### Supplied entries
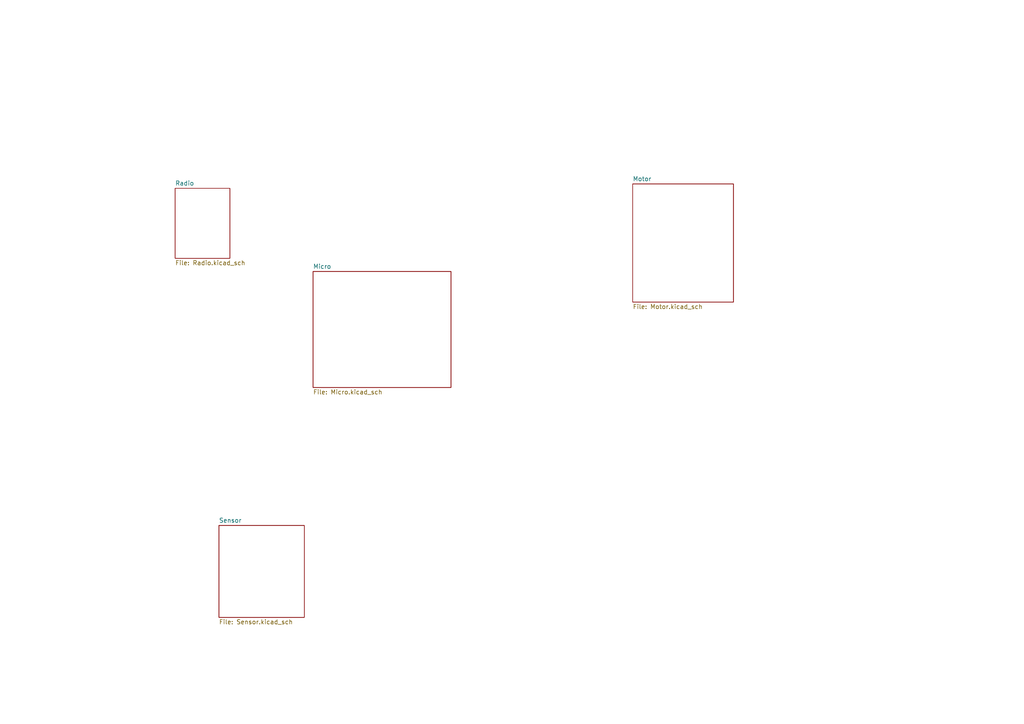
<source format=kicad_sch>
(kicad_sch (version 20230121) (generator eeschema)

  (uuid a57dd8a7-b3ae-4be1-9fc6-9c9c7e0e2ba9)

  (paper "A4")

  


  (sheet (at 50.8 54.61) (size 15.875 20.32) (fields_autoplaced)
    (stroke (width 0.1524) (type solid))
    (fill (color 0 0 0 0.0000))
    (uuid 0bc43be2-7c83-4054-ab5e-b7ae25f9fc7a)
    (property "Sheetname" "Radio" (at 50.8 53.8984 0)
      (effects (font (size 1.27 1.27)) (justify left bottom))
    )
    (property "Sheetfile" "Radio.kicad_sch" (at 50.8 75.5146 0)
      (effects (font (size 1.27 1.27)) (justify left top))
    )
    (property "Field2" "" (at 50.8 54.61 0)
      (effects (font (size 1.27 1.27)) hide)
    )
    (instances
      (project "RevampDrone"
        (path "/a57dd8a7-b3ae-4be1-9fc6-9c9c7e0e2ba9" (page "3"))
      )
    )
  )

  (sheet (at 90.805 78.74) (size 40.005 33.655) (fields_autoplaced)
    (stroke (width 0.1524) (type solid))
    (fill (color 0 0 0 0.0000))
    (uuid 2bea257f-824d-4f4b-b31a-493082c25727)
    (property "Sheetname" "Micro" (at 90.805 78.0284 0)
      (effects (font (size 1.27 1.27)) (justify left bottom))
    )
    (property "Sheetfile" "Micro.kicad_sch" (at 90.805 112.9796 0)
      (effects (font (size 1.27 1.27)) (justify left top))
    )
    (property "Field2" "" (at 90.805 78.74 0)
      (effects (font (size 1.27 1.27)) hide)
    )
    (instances
      (project "RevampDrone"
        (path "/a57dd8a7-b3ae-4be1-9fc6-9c9c7e0e2ba9" (page "2"))
      )
    )
  )

  (sheet (at 183.515 53.34) (size 29.21 34.29) (fields_autoplaced)
    (stroke (width 0.1524) (type solid))
    (fill (color 0 0 0 0.0000))
    (uuid 5515ab7f-03a0-465d-b71f-0a18b532a6c5)
    (property "Sheetname" "Motor" (at 183.515 52.6284 0)
      (effects (font (size 1.27 1.27)) (justify left bottom))
    )
    (property "Sheetfile" "Motor.kicad_sch" (at 183.515 88.2146 0)
      (effects (font (size 1.27 1.27)) (justify left top))
    )
    (property "Field2" "" (at 183.515 53.34 0)
      (effects (font (size 1.27 1.27)) hide)
    )
    (instances
      (project "RevampDrone"
        (path "/a57dd8a7-b3ae-4be1-9fc6-9c9c7e0e2ba9" (page "5"))
      )
    )
  )

  (sheet (at 63.5 152.4) (size 24.765 26.67) (fields_autoplaced)
    (stroke (width 0.1524) (type solid))
    (fill (color 0 0 0 0.0000))
    (uuid 72301d20-d4dc-4e49-a22f-3d444c581bbe)
    (property "Sheetname" "Sensor" (at 63.5 151.6884 0)
      (effects (font (size 1.27 1.27)) (justify left bottom))
    )
    (property "Sheetfile" "Sensor.kicad_sch" (at 63.5 179.6546 0)
      (effects (font (size 1.27 1.27)) (justify left top))
    )
    (property "Field2" "" (at 63.5 152.4 0)
      (effects (font (size 1.27 1.27)) hide)
    )
    (instances
      (project "RevampDrone"
        (path "/a57dd8a7-b3ae-4be1-9fc6-9c9c7e0e2ba9" (page "4"))
      )
    )
  )

  (sheet_instances
    (path "/" (page "1"))
  )
)

</source>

### What you should do
Line by line, transcribe the records exactly, omitting the images.

### Response
<source format=kicad_sch>
(kicad_sch (version 20230121) (generator eeschema)

  (uuid a57dd8a7-b3ae-4be1-9fc6-9c9c7e0e2ba9)

  (paper "A4")

  


  (sheet (at 50.8 54.61) (size 15.875 20.32) (fields_autoplaced)
    (stroke (width 0.1524) (type solid))
    (fill (color 0 0 0 0.0000))
    (uuid 0bc43be2-7c83-4054-ab5e-b7ae25f9fc7a)
    (property "Sheetname" "Radio" (at 50.8 53.8984 0)
      (effects (font (size 1.27 1.27)) (justify left bottom))
    )
    (property "Sheetfile" "Radio.kicad_sch" (at 50.8 75.5146 0)
      (effects (font (size 1.27 1.27)) (justify left top))
    )
    (property "Field2" "" (at 50.8 54.61 0)
      (effects (font (size 1.27 1.27)) hide)
    )
    (instances
      (project "RevampDrone"
        (path "/a57dd8a7-b3ae-4be1-9fc6-9c9c7e0e2ba9" (page "3"))
      )
    )
  )

  (sheet (at 90.805 78.74) (size 40.005 33.655) (fields_autoplaced)
    (stroke (width 0.1524) (type solid))
    (fill (color 0 0 0 0.0000))
    (uuid 2bea257f-824d-4f4b-b31a-493082c25727)
    (property "Sheetname" "Micro" (at 90.805 78.0284 0)
      (effects (font (size 1.27 1.27)) (justify left bottom))
    )
    (property "Sheetfile" "Micro.kicad_sch" (at 90.805 112.9796 0)
      (effects (font (size 1.27 1.27)) (justify left top))
    )
    (property "Field2" "" (at 90.805 78.74 0)
      (effects (font (size 1.27 1.27)) hide)
    )
    (instances
      (project "RevampDrone"
        (path "/a57dd8a7-b3ae-4be1-9fc6-9c9c7e0e2ba9" (page "2"))
      )
    )
  )

  (sheet (at 183.515 53.34) (size 29.21 34.29) (fields_autoplaced)
    (stroke (width 0.1524) (type solid))
    (fill (color 0 0 0 0.0000))
    (uuid 5515ab7f-03a0-465d-b71f-0a18b532a6c5)
    (property "Sheetname" "Motor" (at 183.515 52.6284 0)
      (effects (font (size 1.27 1.27)) (justify left bottom))
    )
    (property "Sheetfile" "Motor.kicad_sch" (at 183.515 88.2146 0)
      (effects (font (size 1.27 1.27)) (justify left top))
    )
    (property "Field2" "" (at 183.515 53.34 0)
      (effects (font (size 1.27 1.27)) hide)
    )
    (instances
      (project "RevampDrone"
        (path "/a57dd8a7-b3ae-4be1-9fc6-9c9c7e0e2ba9" (page "5"))
      )
    )
  )

  (sheet (at 63.5 152.4) (size 24.765 26.67) (fields_autoplaced)
    (stroke (width 0.1524) (type solid))
    (fill (color 0 0 0 0.0000))
    (uuid 72301d20-d4dc-4e49-a22f-3d444c581bbe)
    (property "Sheetname" "Sensor" (at 63.5 151.6884 0)
      (effects (font (size 1.27 1.27)) (justify left bottom))
    )
    (property "Sheetfile" "Sensor.kicad_sch" (at 63.5 179.6546 0)
      (effects (font (size 1.27 1.27)) (justify left top))
    )
    (property "Field2" "" (at 63.5 152.4 0)
      (effects (font (size 1.27 1.27)) hide)
    )
    (instances
      (project "RevampDrone"
        (path "/a57dd8a7-b3ae-4be1-9fc6-9c9c7e0e2ba9" (page "4"))
      )
    )
  )

  (sheet_instances
    (path "/" (page "1"))
  )
)

</source>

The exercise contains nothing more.